GREENWALD, DEANGELO, MORIARTY & SINGLETON BILL ALLOWING FOR NOVEMBER SCHOOL ELECTIONS ADVANCED BY ASSEMBLY PANEL

(TRENTON) – Legislation sponsored by Assembly Democrats Lou Greenwald, Paul Moriarty, Wayne DeAngelo and Troy Singleton to give municipalities a choice to move April school elections to November was released Thursday by an Assembly committee.
The bill (A-4394) provides two methods by which municipalities may move their school elections from April to the November general election.
“Politicians and pundits have talked about doing this for years, but special interests and inertia have prevented progress on this important issue–until today,” said Greenwald (D-Camden), the budget chairman and incoming Assembly majority leader. “Empowering towns to move their school elections to November will give voters better control of their local finances while saving property taxpayers the costs of holding yet another local election.”
“April’s school elections have become a costly charade,” said DeAngelo (D-Mercer/Middlesex), a resident of Hamilton Township, Mercer County, where the district budget has been voted-down, only to have the election overturned by state education officials. “Ultimate fiscal responsibility and accountability should rest with a school board elected in November by a majority of voters.”
“November school elections would offer increased accountability while reducing unnecessary election costs,” said Moriarty (D-Gloucester/Camden). “This solution would be a step toward controlling government spending and property taxes and more public participation in our democracy. Those are all good things.”
“This bill is long overdue common sense,” said Singleton (D-Burlington/Camden). “Finally opening the door to moving school elections to November is the right thing to do for property taxpayers and voters. Quite simply, it’s the right thing to do.”
The bill would establish two procedures for allowing a school district to move its annual school election to the November general election.
The first procedure would be via a question presented to the voters in a November election. The referendum would be prompted by a petition signed by not less than 15 percent of the voters who voted in the district during the last preceding presidential election.
The second procedure would allow the election to be moved to November upon the adoption of a resolution by the board of education or governing body of a municipality. Regional school districts, like local school districts, can move their school elections to November through a simple vote of the regional school board.
If the district’s annual school election is moved to November, then the district’s board members would be elected in November and take office at the beginning of January.
“A 2011 report estimated that, on average, only about 15 percent of New Jersey voters participate in school elections,” Greenwald said. “With school finances by far the largest portion of a property tax bill and education among the top quality of life concerns for our residents, we need to empower more voters to make decisions on issues that directly impact them and their communities.”
Additionally, if a district moves its election to November voters would not be required to vote on the district’s base budget, or a budget with a proposed tax levy that does not exceed the 2 percent levy cap.
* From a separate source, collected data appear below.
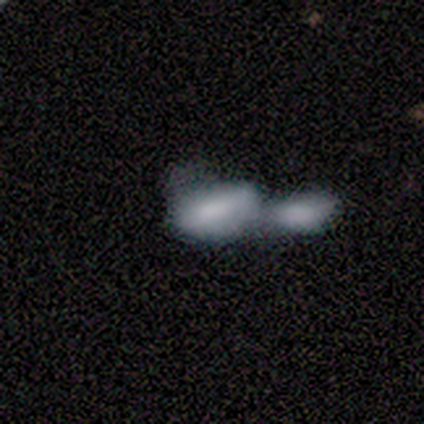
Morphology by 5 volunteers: Q: Smooth or featured?
A: smooth (80%); runner-up: featured or disk (20%)
Q: How rounded?
A: in between (100%)
Q: Merging?
A: merger (80%); runner-up: major disturbance (20%)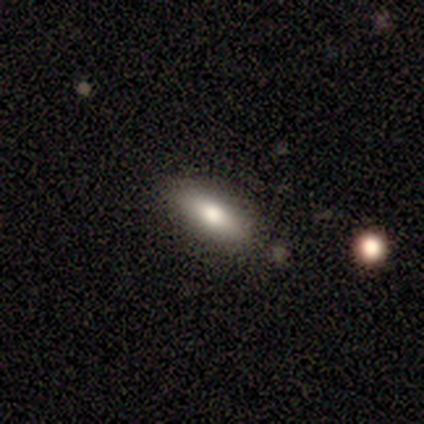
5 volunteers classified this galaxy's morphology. smooth_or_featured: smooth (p=0.80) [alt: featured or disk p=0.20]
how_rounded: in between (p=0.50) [tied with: cigar-shaped p=0.50]
merging: none (p=1.00)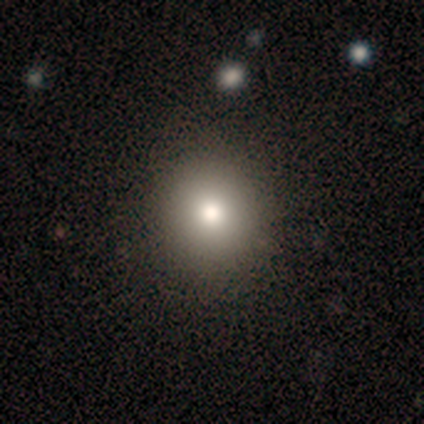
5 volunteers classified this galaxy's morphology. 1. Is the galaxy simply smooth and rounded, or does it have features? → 40% smooth (tied), 40% star or artifact (tied), 20% featured or disk.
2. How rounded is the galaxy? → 50% round (tied), 50% in between (tied), 0% cigar-shaped.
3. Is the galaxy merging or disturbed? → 100% none, 0% minor disturbance, 0% major disturbance, 0% merger.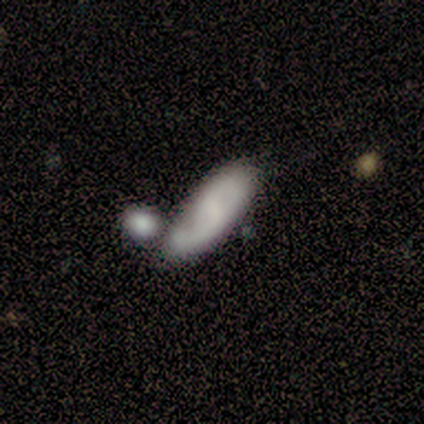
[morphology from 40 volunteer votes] smooth-or-featured: featured or disk: 65% | smooth: 30% | star or artifact: 5%
  disk-edge-on: no: 85% | yes: 15%
    bar: weak: 45% | no: 41% | strong: 14%
    has-spiral-arms: yes: 95% | no: 5%
      spiral-winding: loose: 43% | medium: 38% | tight: 19%
      spiral-arm-count: 2: 57% | 1: 24% | can't tell: 19% | 3: 0% | 4: 0% | more than 4: 0%
    bulge-size: none: 45% | small: 27% | moderate: 23% | large: 5% | dominant: 0%
  merging: merger: 39% | none: 32% | minor disturbance: 18% | major disturbance: 11%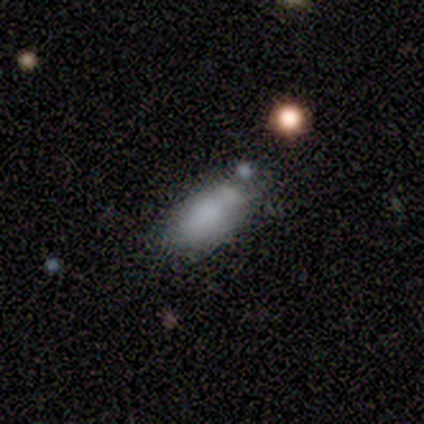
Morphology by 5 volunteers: Smooth or featured?
  - smooth: 60% *
  - featured or disk: 20%
  - star or artifact: 20%
How rounded?
  - in between: 100% *
  - round: 0%
  - cigar-shaped: 0%
Merging?
  - none: 75% *
  - major disturbance: 25%
  - minor disturbance: 0%
  - merger: 0%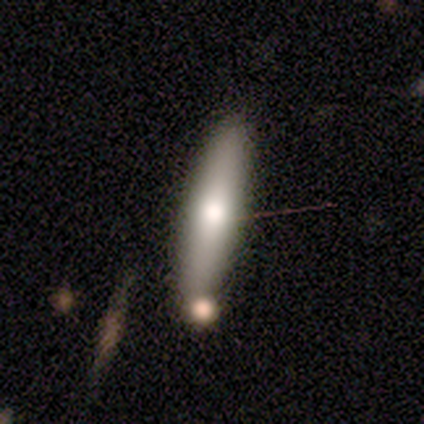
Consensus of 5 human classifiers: This appears to be a smooth galaxy with no disk features (100%) that is cigar-shaped (80%). Merging: none (80%).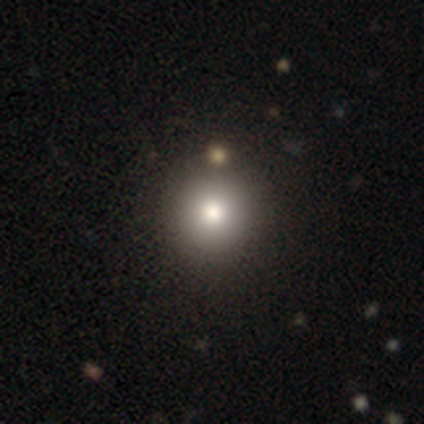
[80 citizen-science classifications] This is likely a smooth galaxy (78%). How rounded: clearly round (98%). Merging: possibly none (49%).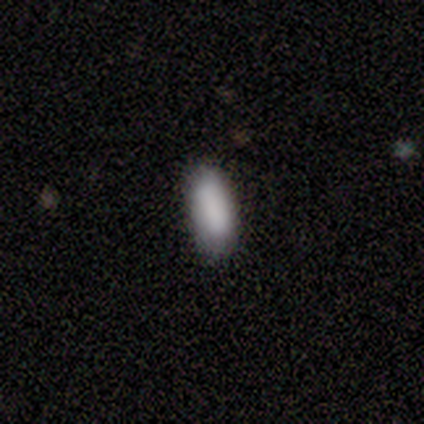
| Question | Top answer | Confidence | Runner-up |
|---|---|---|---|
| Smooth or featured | smooth | 100% | — |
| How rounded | in between | 80% | cigar-shaped (20%) |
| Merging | none | 80% | minor disturbance (20%) |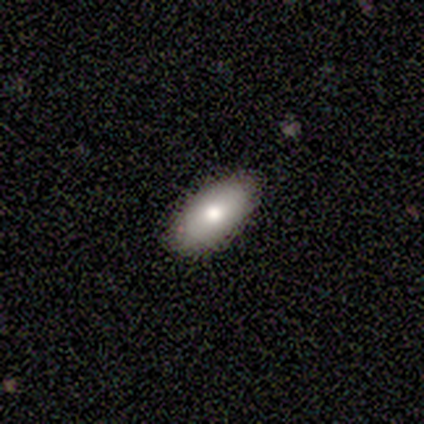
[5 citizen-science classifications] A smooth galaxy with no disk features (100%) that is in between round and cigar-shaped (100%). Merging: none (100%).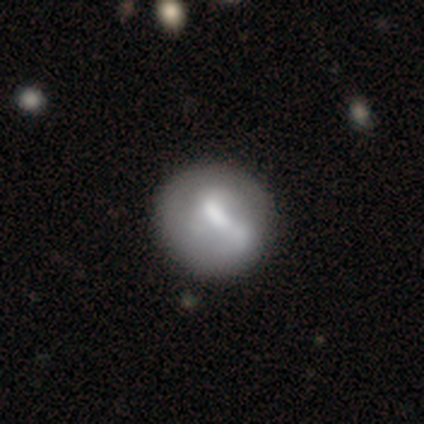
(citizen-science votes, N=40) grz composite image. It shows a featured or disk galaxy (50%) with a weak bar (50%), no spiral arms (80%) and a moderate central bulge (65%). Merging: none (41%).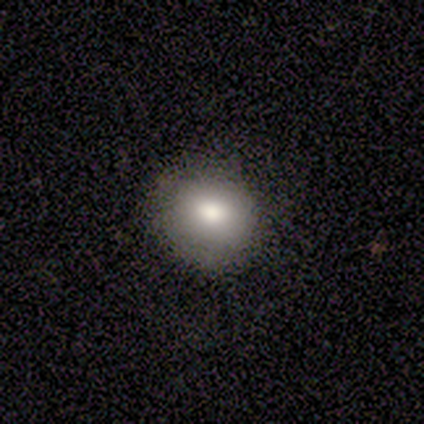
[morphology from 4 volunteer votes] A smooth galaxy with no disk features (75%) that is round (67%). Merging: none (100%).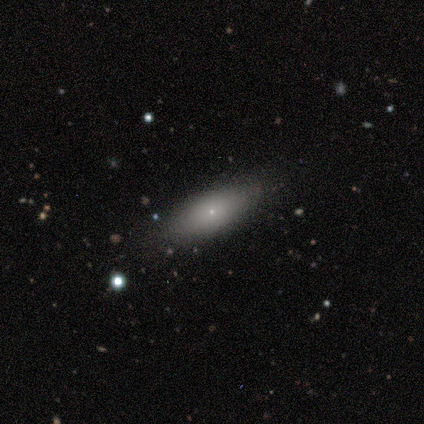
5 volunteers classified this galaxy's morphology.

Any requests for spending above the district’s tax levy cap would be presented to the voters in November.
Still, a school district that moves its annual school election to November would continue to be required to submit its budget to the Commissioner of Education for approval.
If, however, a district determines when it is preparing its budget to seek voter approval for additional funds over its tax levy limitation, that district would submit a temporary budget to the commissioner.
If the voters approve the proposal for additional spending, the board of education would submit the resulting final budget to the commissioner and the tax levy for the school year would be recertified to reflect the additional amount.
If the voters disapprove the proposal for additional funds, the district’s temporary budget would be its final budget for that school year.
The bill would not alter the process for the approval of budgets for school districts which conduct their annual school election in April.
The bill also would not alter budget approval in districts in which the board of education submits the district budget to a board of school estimate for approval.
If a district moves its election to November, the district would not be permitted to change its election back to April until at least four annual school elections have been held in November.
The bill was released by the Assembly Budget Committee chaired by Greenwald.